The Monastery of Panagia Chrisopigi – the patron saint of the island, Saint Chrisopgi, is another famous attraction of Sifnos. The monastery is built on top of an older church and is located on top of a rock, literally by the sea. Worth of visit.
A hiker’s paradise
Sifnos has become a hiker’s paradise with 19 designated trails criss-crossing the island. Free detailed maps are available from information offices and advertise 100 kilometers of trails ranging from one kilometer (a 20-minute walk) to 15 kilometers (seven hours), very well signposted.
I chose Trial Five, which starts in the nearby village of Katavati. It heads south-west and ends on the other side of the island at Vath Bay, about nine kilometers away.
I left at 11am on a day expected to be hot, unprepared for the magnitude of the hike, especially in the heat of the day.
A friendly young Belgian couple descending the mountain guided me to the correct starting point. Incredibly I attempted the hike alone, they warned me of the need for both water and a hat, both of which I had. They had taken a separate path up the mountain to the monastery of Profit Ilias, which seemed to hang in the sky like a cloud on a distant mountain peak. “Good luck,” they offered.
The terrain gets rough as you leave town and the trail follows the edge of a long valley. While the trails are occasionally dotted with inviting red-and-white signs, it’s easy to get distracted by the scenery and wander off on the wrong trail.
After walking for an hour, I managed to get lost and stumbled upon an immaculate chapel known as Agios Efstathios (Agios means holy), in a place so remote I couldn’t figure out who would use, let alone preserve, the divine spaces. Spotless. Mode, I would see much more. The Greeks seem to be very religious people.
Through the valley along the path, the real Vuorimies came on his donkey, the others on his toe. This was the only carrying equipment available on such a rocky trail. The steep course began to take its toll and my water supply dwindled as fast as I did. I kept looking for reassuring signs, because now there was little margin of error for getting lost again.
These middle two hours of the six hour hike were the hardest, on a very rough and rocky trail.
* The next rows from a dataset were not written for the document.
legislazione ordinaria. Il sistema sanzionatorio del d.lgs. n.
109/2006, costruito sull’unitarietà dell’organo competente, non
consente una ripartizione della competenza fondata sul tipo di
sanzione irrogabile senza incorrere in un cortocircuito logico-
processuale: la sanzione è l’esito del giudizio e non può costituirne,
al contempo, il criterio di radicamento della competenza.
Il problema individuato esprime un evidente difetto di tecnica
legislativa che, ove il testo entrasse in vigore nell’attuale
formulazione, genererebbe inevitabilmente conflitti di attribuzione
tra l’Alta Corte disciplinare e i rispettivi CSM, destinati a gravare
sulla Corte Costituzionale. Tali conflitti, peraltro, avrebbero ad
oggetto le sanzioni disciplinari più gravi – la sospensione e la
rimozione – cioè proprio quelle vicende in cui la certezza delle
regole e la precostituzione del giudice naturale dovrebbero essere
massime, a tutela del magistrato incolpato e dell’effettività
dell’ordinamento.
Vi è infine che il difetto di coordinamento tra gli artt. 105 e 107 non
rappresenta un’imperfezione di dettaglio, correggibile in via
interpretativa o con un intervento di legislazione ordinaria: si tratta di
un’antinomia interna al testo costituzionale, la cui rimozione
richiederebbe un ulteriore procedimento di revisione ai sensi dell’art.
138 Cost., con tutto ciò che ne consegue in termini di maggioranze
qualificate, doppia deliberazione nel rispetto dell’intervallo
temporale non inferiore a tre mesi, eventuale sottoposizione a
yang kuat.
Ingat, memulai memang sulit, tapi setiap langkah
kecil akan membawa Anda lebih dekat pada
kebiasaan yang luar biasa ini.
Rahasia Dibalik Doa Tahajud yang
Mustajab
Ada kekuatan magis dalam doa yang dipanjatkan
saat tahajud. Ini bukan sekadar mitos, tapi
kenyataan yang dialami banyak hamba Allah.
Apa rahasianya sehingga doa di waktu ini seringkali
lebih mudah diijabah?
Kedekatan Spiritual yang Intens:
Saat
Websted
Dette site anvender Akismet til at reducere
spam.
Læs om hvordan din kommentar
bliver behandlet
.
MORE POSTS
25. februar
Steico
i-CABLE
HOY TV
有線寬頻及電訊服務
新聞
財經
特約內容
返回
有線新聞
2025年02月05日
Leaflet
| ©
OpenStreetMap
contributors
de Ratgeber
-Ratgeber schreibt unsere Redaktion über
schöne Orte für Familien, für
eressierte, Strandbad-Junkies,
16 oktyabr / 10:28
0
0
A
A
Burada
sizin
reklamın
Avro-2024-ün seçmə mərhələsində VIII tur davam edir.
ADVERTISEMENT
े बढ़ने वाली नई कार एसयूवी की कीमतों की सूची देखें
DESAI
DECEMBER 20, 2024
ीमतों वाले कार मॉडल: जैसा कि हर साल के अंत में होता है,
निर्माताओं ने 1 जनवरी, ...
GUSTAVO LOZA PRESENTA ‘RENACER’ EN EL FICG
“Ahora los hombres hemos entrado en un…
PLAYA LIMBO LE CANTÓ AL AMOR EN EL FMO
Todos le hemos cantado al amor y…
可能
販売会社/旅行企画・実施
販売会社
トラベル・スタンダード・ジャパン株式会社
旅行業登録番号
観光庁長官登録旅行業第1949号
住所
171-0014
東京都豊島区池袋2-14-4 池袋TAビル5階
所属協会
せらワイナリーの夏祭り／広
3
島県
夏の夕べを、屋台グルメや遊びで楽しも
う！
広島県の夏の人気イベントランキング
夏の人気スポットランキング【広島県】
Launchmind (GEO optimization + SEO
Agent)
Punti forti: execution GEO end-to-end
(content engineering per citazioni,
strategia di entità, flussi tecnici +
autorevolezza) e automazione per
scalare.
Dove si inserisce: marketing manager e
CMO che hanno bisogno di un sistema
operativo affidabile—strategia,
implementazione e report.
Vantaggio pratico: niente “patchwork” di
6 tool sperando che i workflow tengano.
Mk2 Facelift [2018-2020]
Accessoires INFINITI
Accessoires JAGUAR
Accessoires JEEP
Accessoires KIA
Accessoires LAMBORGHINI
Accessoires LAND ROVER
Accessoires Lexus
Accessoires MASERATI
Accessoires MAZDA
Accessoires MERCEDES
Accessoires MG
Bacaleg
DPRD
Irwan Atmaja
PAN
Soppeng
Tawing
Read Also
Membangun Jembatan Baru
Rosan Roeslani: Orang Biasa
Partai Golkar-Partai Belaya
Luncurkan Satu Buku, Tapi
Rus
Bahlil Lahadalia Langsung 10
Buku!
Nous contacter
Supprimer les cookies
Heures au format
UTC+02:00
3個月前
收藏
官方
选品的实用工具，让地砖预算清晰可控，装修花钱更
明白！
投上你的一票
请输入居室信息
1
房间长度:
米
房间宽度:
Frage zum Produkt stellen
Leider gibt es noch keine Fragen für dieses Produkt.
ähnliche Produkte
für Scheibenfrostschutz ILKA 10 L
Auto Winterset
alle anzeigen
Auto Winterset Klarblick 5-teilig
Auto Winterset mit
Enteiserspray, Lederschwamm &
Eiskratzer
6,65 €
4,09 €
I finally reached the top of the mountain and saw the sea to the west for the first time.
An even greater relief was the cool breeze. Although I was only halfway there I was psychically recovered knowing that the rest of the walk would be downhill to the sea. In the distance I could see the fragile contours of the islands of Kimolos and Milos in the southwest.
I lost sight of the sea as the path turned inland along another valley. In this section I came across an amazing artificial olive grove with about 20 trees. Such an unusual place was completely isolated: a small, well-maintained white house with no one in it.
Perhaps the mountain man lived here with his two donkeys. It was such a peaceful environment that I rested for 15 minutes enjoying the tranquility of the landscape and every last drop of water left.
An hour later I caught my first glimpse of Vathi Bay, about two kilometers away in the distance, an inviting and beautiful sight.
So it was about 5pm when I walked off the trail to the beautiful beach on the north side of the bay (a beautiful almost landlocked bay with a narrow cove). There were many yachts docked and people enjoying the beach. I’ve never had such a good swim and an ice-cold Alpha beer in a seaside tavern never tasted so good.
Finally at 6pm I left the rest of Vath by bus to return to Apollonia.
Sifnos is medium in size by Greek standards, only 15 kilometers long and 8 kilometers wide. The highest point is 680 meters (here is the monastery of Profit Ilias) and about 2,650 people live there.
It is known for its traditional pottery, the many small village workshops and the hiking trails. It has become the most popular destination in the Western Cyclades. In the summer, visitors flock to the island, drawn by the terraced landscape of charming villages, ancient towers, Venetian pigeons and long sandy beaches.